La lésion n’étant pas contestée, de même que la survenance de l’accident sur le chemin du travail, la Cour conclut que les faits sont présumés constituer un accident du travail. L’employeur peut cependant renverser cette présomption en établissant que tout lien causal entre les lésions constatées et l’événement soudain est exclu, c’est-à-dire que la lésion ne se serait pas produite au moment et dans les formes où elle s’est produite sans l’accident.

Sur ce point, la Cour estime que la nature de l’événement ne suffit pas en elle-même à établir cette preuve, de sorte qu’une expertise médicale est nécessaire.

Vu l’existence de prédispositions à la lésion, la Cour termine son arrêt en faisant un rappel des principes en matière de réparation, lesquels imposent de prendre en compte l’état antérieur dès lors et aussi longtemps que l’accident est, à tout le moins en partie, la cause de l’incapacité de travail. Afin de s’assurer que l’examen de l’expert respecte ces principes, développés dans le corps de l’arrêt, la Cour réforme la mission d’expertise en ce sens.

Intérêt de la décision

Cet arrêt remet, en matière d’événement soudain, l’église au milieu du village : l’événement soudain peut être n’importe lequel des événements de l’exécution normale du travail (ou survenant normalement sur le chemin du travail), pour autant qu’il soit déterminé dans le temps et dans l’espace.

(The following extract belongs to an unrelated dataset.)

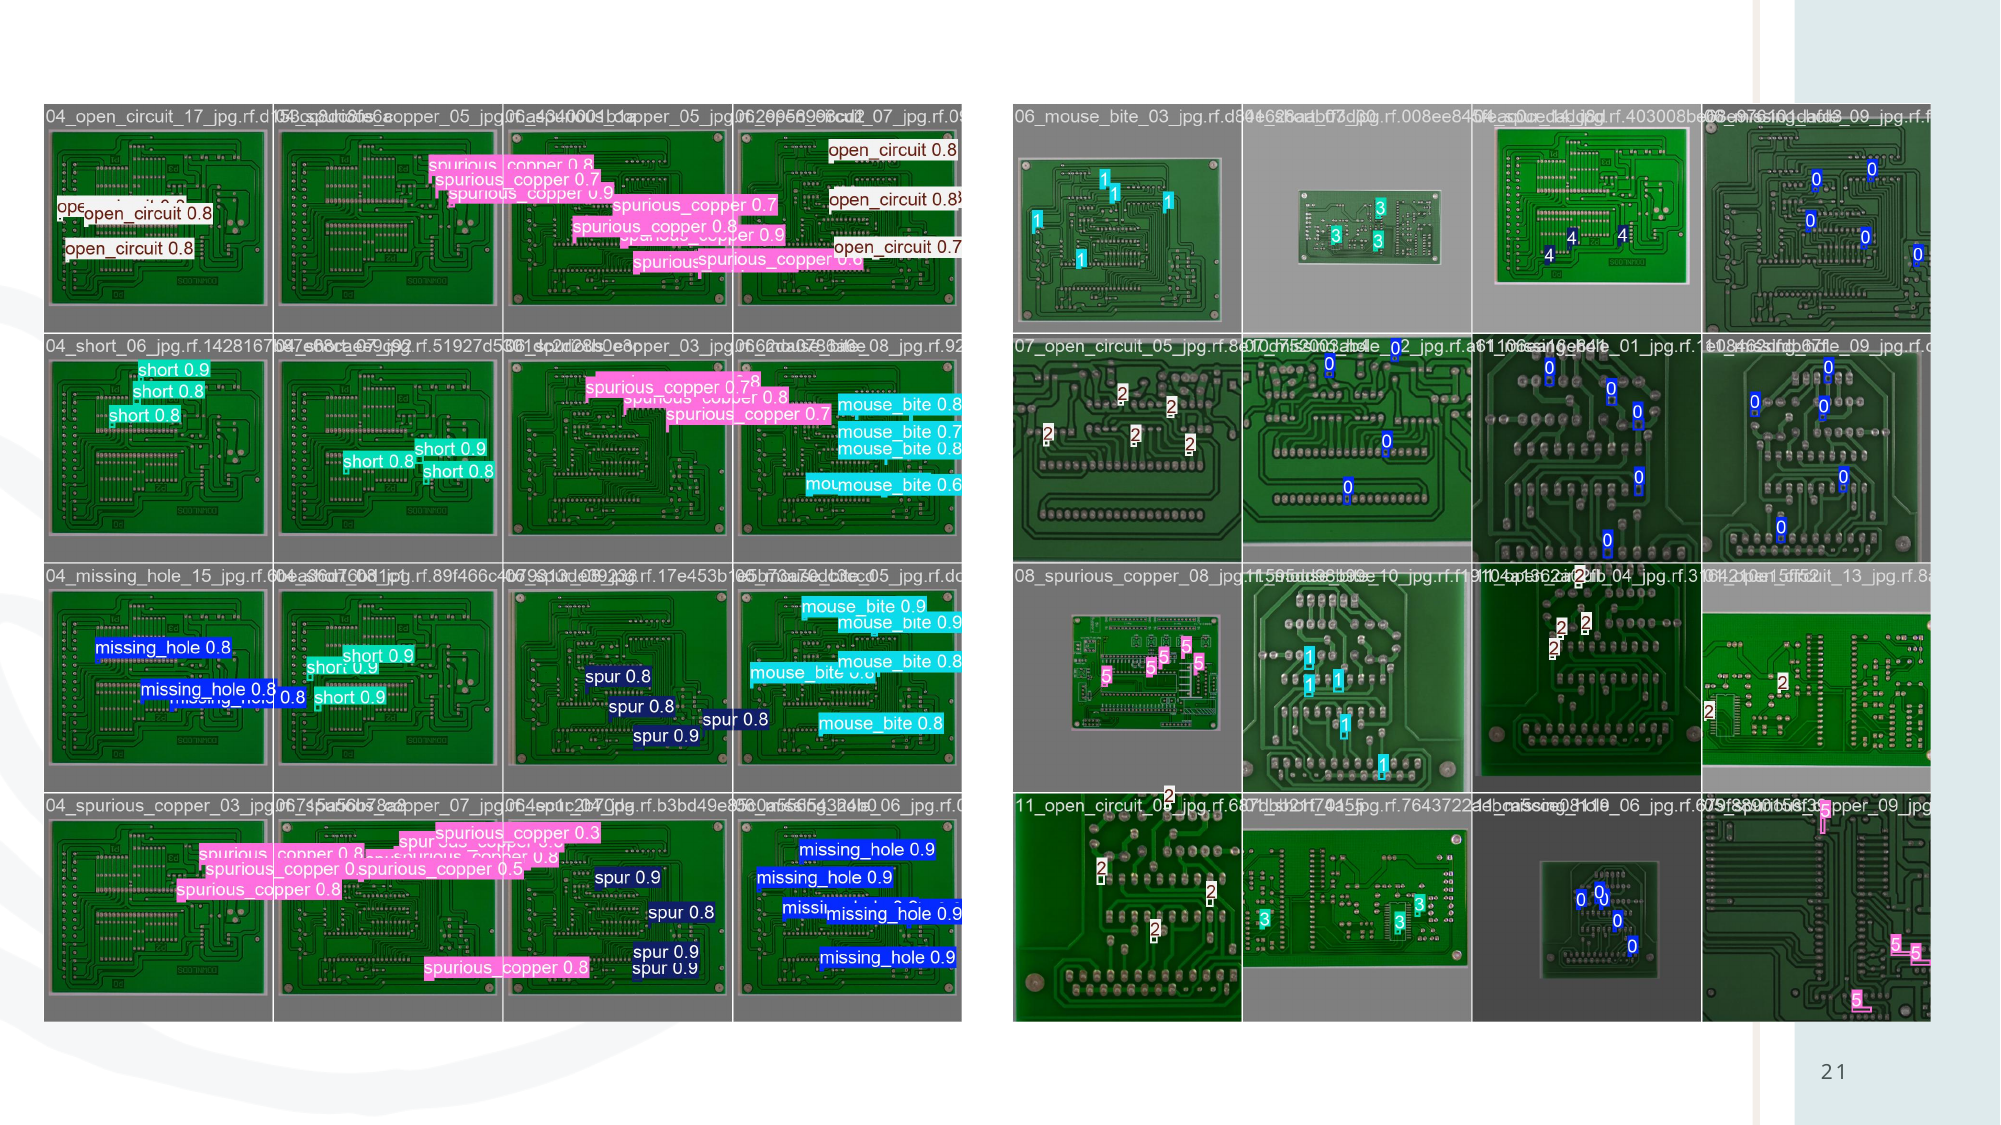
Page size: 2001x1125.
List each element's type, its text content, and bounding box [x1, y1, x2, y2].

picture [1012, 103, 1931, 1022]
slide_number 21 [1412, 1042, 1863, 1103]
picture [0, 103, 962, 1125]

La nature de l’événement épinglé (qualifié de banal, courant, habituel – ici avoir été surpris par le déplacement d’une moto entre les voitures à l’arrêt ou ralenties) n’est pas, en dehors de toute mesure d’expertise, une circonstance suffisante pour exclure le lien causal.

Cet arrêt témoigne d’une rigueur salutaire dans l’analyse des concepts et des différents éléments de preuve mis à charge de l’une ou de l’autre des parties. Un enseignement à retenir et à appliquer.